== TASK SET ==
1 – List every plant or kind of plant that the garden passage names.
2 – Write the next part of the garden passage about Japanese maples, picking up after its final sentence.

My garden is a bit over an acre and filled with plants of every shape and size, and growing every day. I’ve forgotten the names of many over the years, there being too many hostas and other wonderful odds and ends with too little distinction between for my poor feeble mind.
I know little or nothing about their lineage, or who found them on a mountainside wherever. I know plants that grow well, mostly from experience, and ones that have interest that should earn a spot in others’ gardens. Japanese maples deserve a spot in every garden.
All of the following Japanese maple photos were taken in my garden. I’ve no doubt that there are collectors with more, but I have nearly as many as I need. Last year I added two new plants, a Full Moon maple (above), and an odd compact upright ‘Shaina’ (below). I’ve been trying to find a Full Moon of substantial size for a reasonable price (meaning cheap) for years, and found one with a scarred trunk from a grower in Oregon. The scar made the tree unsellable, except to me.
I found a spot that I needed to plug a shrub into, and ‘Shaina’ became that shrub. Although a small tree growing only to five or six feet tall and wide, I’m certain that it will grow much larger than the space I’ve set aside for it, so when that happens I’ll carve a wider area and move its neighbors to give them proper room.

== PROVIDED RECORDS ==

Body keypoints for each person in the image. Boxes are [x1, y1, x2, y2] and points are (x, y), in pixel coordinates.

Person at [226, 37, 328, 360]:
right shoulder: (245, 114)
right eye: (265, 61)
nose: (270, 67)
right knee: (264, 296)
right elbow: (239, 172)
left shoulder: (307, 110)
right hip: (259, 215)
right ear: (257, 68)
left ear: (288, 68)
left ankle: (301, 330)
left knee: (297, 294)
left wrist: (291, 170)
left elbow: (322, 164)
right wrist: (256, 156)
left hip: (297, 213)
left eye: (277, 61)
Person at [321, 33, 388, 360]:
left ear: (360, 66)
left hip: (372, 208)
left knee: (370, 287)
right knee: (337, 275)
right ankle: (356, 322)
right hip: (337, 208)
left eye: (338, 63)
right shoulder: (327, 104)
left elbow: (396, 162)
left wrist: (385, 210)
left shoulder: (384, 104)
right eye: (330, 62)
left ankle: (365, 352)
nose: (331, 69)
* * *
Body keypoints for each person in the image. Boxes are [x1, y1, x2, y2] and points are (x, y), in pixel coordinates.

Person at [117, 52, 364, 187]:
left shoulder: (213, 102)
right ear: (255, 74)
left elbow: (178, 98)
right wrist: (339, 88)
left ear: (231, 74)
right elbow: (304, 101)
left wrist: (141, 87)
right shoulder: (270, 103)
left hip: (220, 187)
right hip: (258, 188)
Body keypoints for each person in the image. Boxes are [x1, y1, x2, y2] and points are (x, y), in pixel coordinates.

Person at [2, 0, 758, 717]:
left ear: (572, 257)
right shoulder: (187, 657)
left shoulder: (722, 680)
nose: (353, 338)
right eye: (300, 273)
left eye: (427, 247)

== OUTPUTS IN ORDER ==
1 –
- hostas
- Japanese maples
- Full Moon maple
- 'Shaina'

2 –
This happens frequently to the gardener, at least it does to me, and choices must be made to determine who stays and who goes. The Japanese maple always stays.
There are many thousands of Japanese maples, and dozens of varieties readily available through nurseries, so how can you possibly pick the right one for your garden?
First, calculate the room available for the maple to grow. Weeping varieties, deemed to be dwarf, will occupy a ten foot by ten foot area much quicker than you think. Many upright varieties will grow nearly thirty feet in height, with a similar spread. Neither is appropriate to be planted in close proximity to a house, walk, or patio.
Gardeners, and even landscape designers, mistakenly plant Japanese maples so that they must be chopped and mangled to keep within bounds and from blocking walkways. Resist the urge to plant before proper consideration, and give ample space for these graceful trees to show their character. Allow seven to eight feet from a walk or patio for weeping varieties, and double this for uprights. If you don’t have adequate space, plant a maple that matures to a smaller size, not just a smaller size of the same tree.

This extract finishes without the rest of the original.